Desde logo, afastam-se, da questão, os direitos sociais. Não há como se pensar em direito a moradia, saúde e educação para todos em uma sociedade cuja desigualdade é estrutural. Os direitos de igualdade possuem aplicação imediata para uma totalidade, o que não ocorria na Grécia nem nunca poderia ocorrer, já que a hierarquia natural dava a cada um o que se merecia, seguindo a ordem do cosmo.
Afastada a existência dos direitos sociais, cabe agora analisar a possibilidade dos direitos de liberdade, ou direitos fundamentais de primeira geração. Pode-se, nesse momento, afirmar que havia uma certa noção de liberdade e igualdade na Grécia Antiga. Entretanto, essas noções eram aplicadas a uma sociedade elitista, para uma pequena minoria.

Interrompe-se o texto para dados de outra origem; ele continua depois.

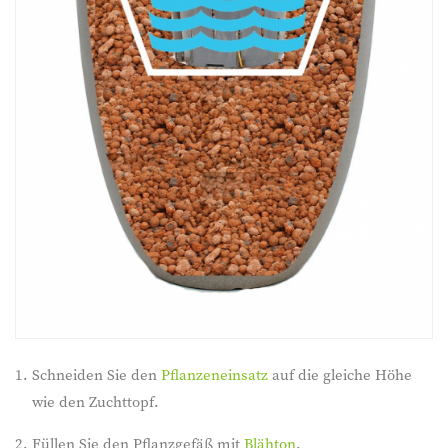
Schneiden Sie den
Pflanzeneinsatz
auf die gleiche Höhe
wie den Zuchttopf.
Füllen Sie den Pflanzgefäß mit
Blähton
.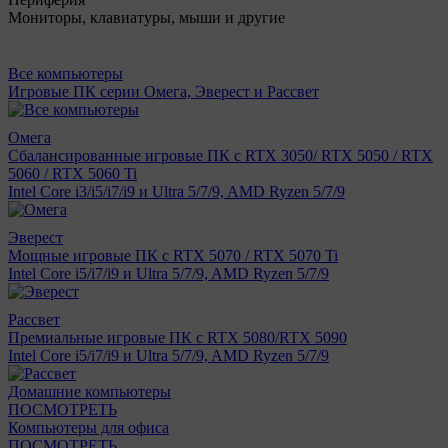
Мониторы, клавиатуры, мыши и другие
Все компьютеры
Игровые ПК серии Омега, Эверест и Рассвет
Омега
Сбалансированные игровые ПК с RTX 3050/ RTX 5050 / RTX
5060 / RTX 5060 Ti
Intel Core i3/i5/i7/i9 и Ultra 5/7/9, AMD Ryzen 5/7/9
Эверест
Мощные игровые ПК с RTX 5070 / RTX 5070 Ti
Intel Core i5/i7/i9 и Ultra 5/7/9, AMD Ryzen 5/7/9
Рассвет
Премиальные игровые ПК с RTX 5080/RTX 5090
Intel Core i5/i7/i9 и Ultra 5/7/9, AMD Ryzen 5/7/9
Домашние компьютеры
ПОСМОТРЕТЬ
Компьютеры для офиса
ПОСМОТРЕТЬ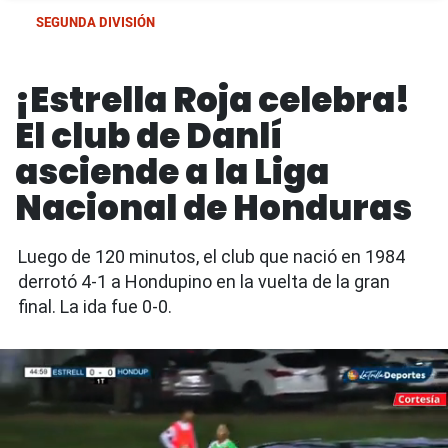
SEGUNDA DIVISIÓN
¡Estrella Roja celebra!
El club de Danlí
asciende a la Liga
Nacional de Honduras
Luego de 120 minutos, el club que nació en 1984
derrotó 4-1 a Hondupino en la vuelta de la gran
final. La ida fue 0-0.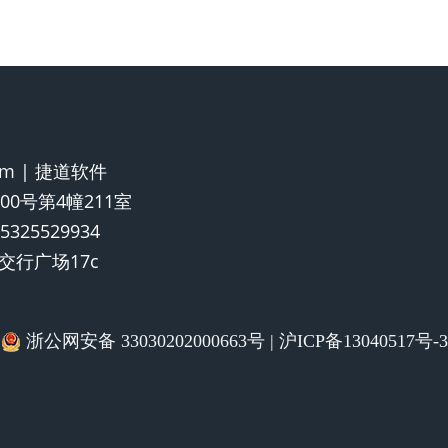
.com | 捷道软件
0号第4幢211室
325529934
行广场17c
浙公网安备 33030202000663号
|
沪ICP备13040517号-3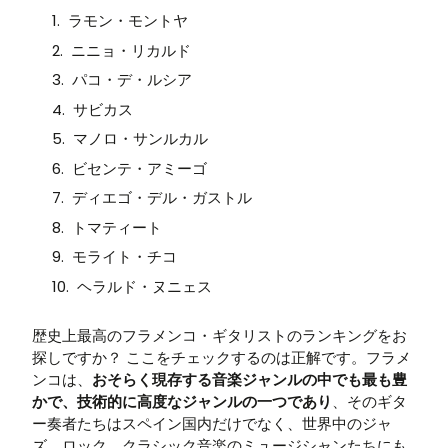
ラモン・モントヤ
ニニョ・リカルド
パコ・デ・ルシア
サビカス
マノロ・サンルカル
ビセンテ・アミーゴ
ディエゴ・デル・ガストル
トマティート
モライト・チコ
ヘラルド・ヌニェス
歴史上最高のフラメンコ・ギタリストのランキングをお
探しですか？ ここをチェックするのは正解です。フラメ
ンコは、
おそらく現存する音楽ジャンルの中でも最も豊
かで、技術的に高度なジャンルの一つであり
、そのギタ
ー奏者たちはスペイン国内だけでなく、世界中のジャ
ズ、ロック、クラシック音楽のミュージシャンたちにも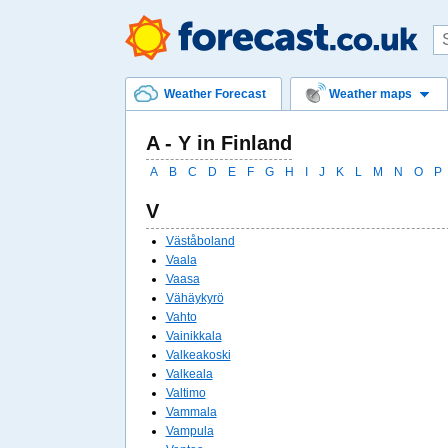
Weather Forecast
Weather maps
A - Y in Finland
A
B
C
D
E
F
G
H
I
J
K
L
M
N
O
P
V
Väståboland
Vaala
Vaasa
Vähäykyrö
Vahto
Vainikkala
Valkeakoski
Valkeala
Valtimo
Vammala
Vampula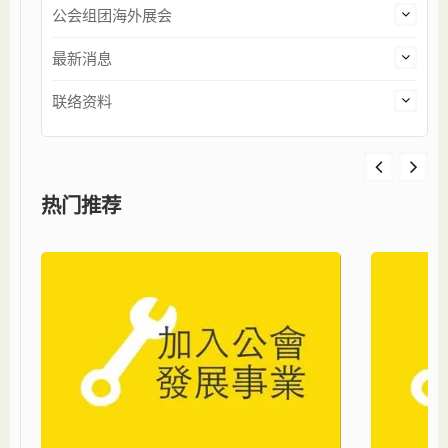
公会组团海外展会
最新消息
联络资料
热门推荐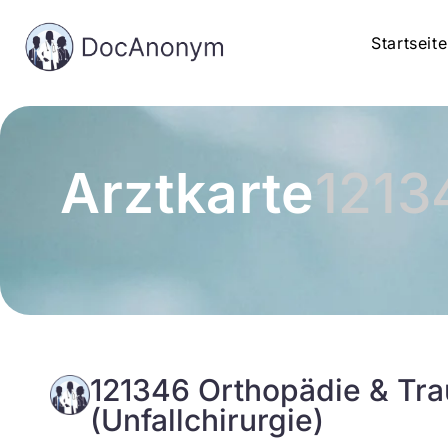
Startseite
Arztkarte
1213
121346 Orthopädie & Tr
(Unfallchirurgie)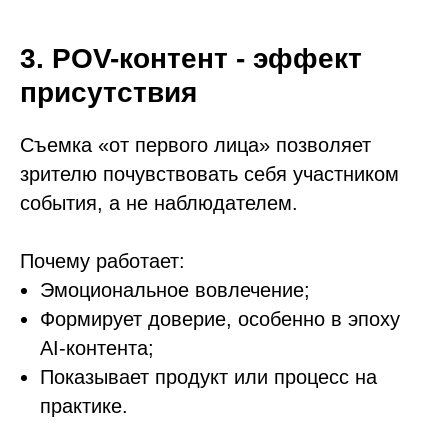
3. POV-контент - эффект
присутствия
Съемка «от первого лица» позволяет
зрителю почувствовать себя участником
события, а не наблюдателем.
Почему работает:
Эмоциональное вовлечение;
Формирует доверие, особенно в эпоху
AI-контента;
Показывает продукт или процесс на
практике.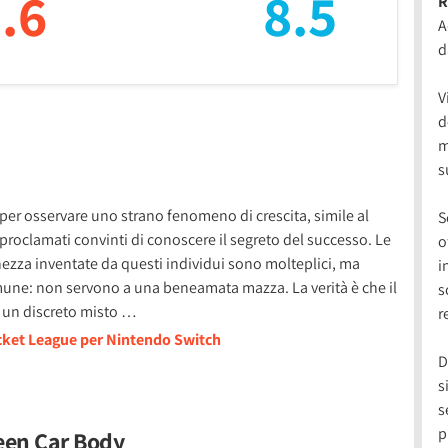
.6
8.5
R
A
d
V
d
m
s
per osservare uno strano fenomeno di crescita, simile al
S
proclamati convinti di conoscere il segreto del successo. Le
o
ezza inventate da questi individui sono molteplici, ma
i
omune: non servono a una beneamata mazza. La verità è che il
s
n un discreto misto …
r
ocket League per Nintendo Switch
D
s
s
p
een Car Body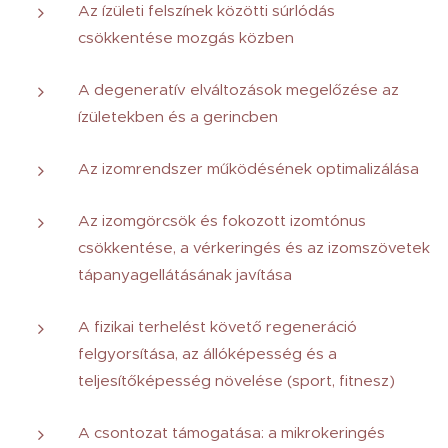
Az ízületi felszínek közötti súrlódás
csökkentése mozgás közben
A degeneratív elváltozások megelőzése az
ízületekben és a gerincben
Az izomrendszer működésének optimalizálása
Az izomgörcsök és fokozott izomtónus
csökkentése, a vérkeringés és az izomszövetek
tápanyagellátásának javítása
A fizikai terhelést követő regeneráció
felgyorsítása, az állóképesség és a
teljesítőképesség növelése (sport, fitnesz)
A csontozat támogatása: a mikrokeringés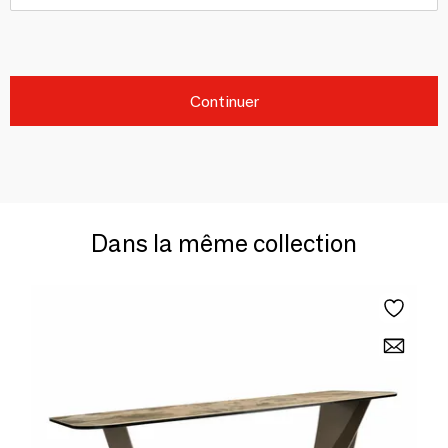
Continuer
Dans la même collection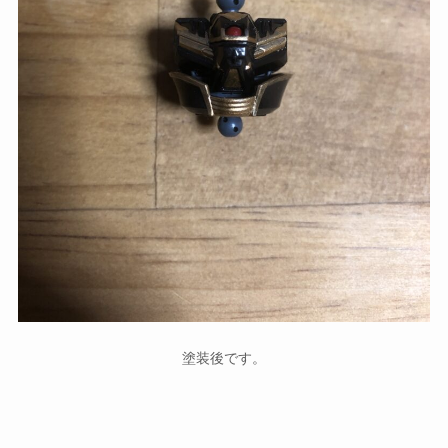
塗装後です。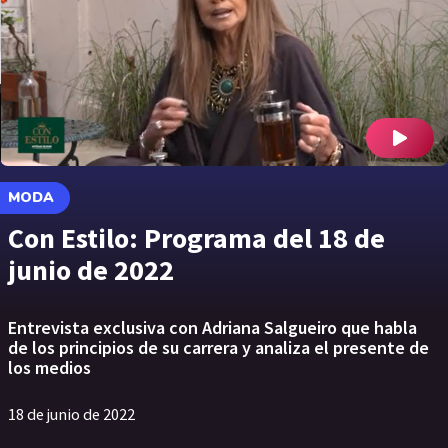
MODA
Con Estilo: Programa del 18 de
junio de 2022
Entrevista exclusiva con Adriana Salgueiro que habla
de los principios de su carrera y analiza el presente de
los medios
18 de junio de 2022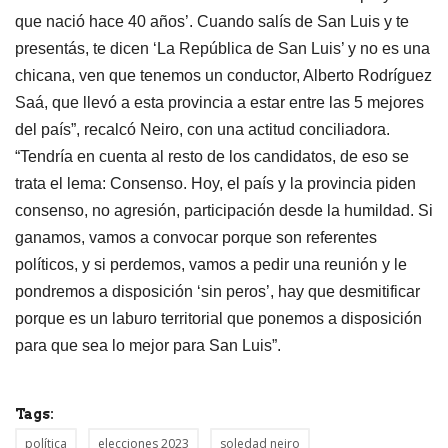
que nació hace 40 años’. Cuando salís de San Luis y te
presentás, te dicen ‘La República de San Luis’ y no es una
chicana, ven que tenemos un conductor, Alberto Rodríguez
Saá, que llevó a esta provincia a estar entre las 5 mejores
del país”, recalcó Neiro, con una actitud conciliadora.
“Tendría en cuenta al resto de los candidatos, de eso se
trata el lema: Consenso. Hoy, el país y la provincia piden
consenso, no agresión, participación desde la humildad. Si
ganamos, vamos a convocar porque son referentes
políticos, y si perdemos, vamos a pedir una reunión y le
pondremos a disposición ‘sin peros’, hay que desmitificar
porque es un laburo territorial que ponemos a disposición
para que sea lo mejor para San Luis”.
Tags:
política
elecciones 2023
soledad neiro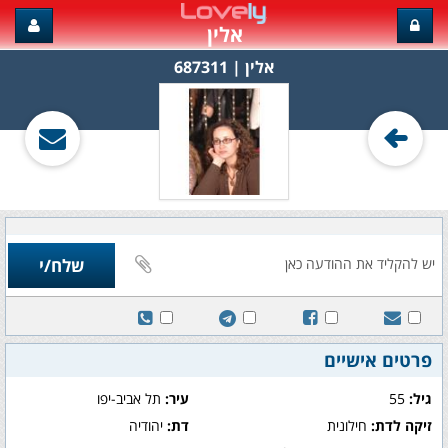
אלין
אלין‏ | 687311
פרטים אישיים
גיל:
55
עיר:
תל אביב-יפו
זיקה לדת:
חילונית
דת:
יהודיה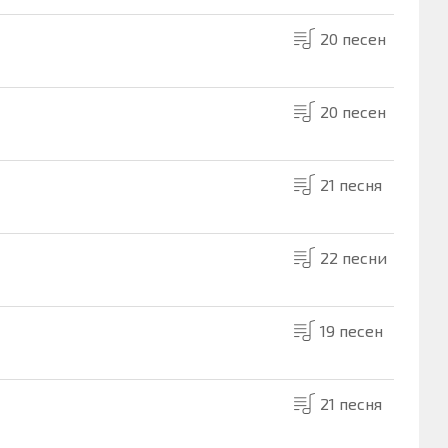
20 песен
20 песен
21 песня
22 песни
19 песен
21 песня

Isso significa que elas assumiam um caráter muito mais discriminatório:; eram verdadeiras regalias, e não direitos.
A impossibilidade de existência de Direitos Humanos na Grécia Antiga é manifesta, principalmente, pelo fato de que, se havia algo de natural na “pólis”, esse algo seria a desigualdade, a hierarquia, e não os direitos e os valores éticos implícitos.
Portanto, conclui-se que a sociedade política prevista por Aristóteles não pode servir de fundamento ético para os Direitos Humanos (com algumas exceções, como a releitura do significado de “endoxa” ). Ainda que se tente reproduzir a ideia de que o ser humano apenas se realiza na pólis (comunitaristas), de modo algum essa plenitude trará consigo a instrumentalização estrutural de outros seres humanos, como se dava em Aristóteles.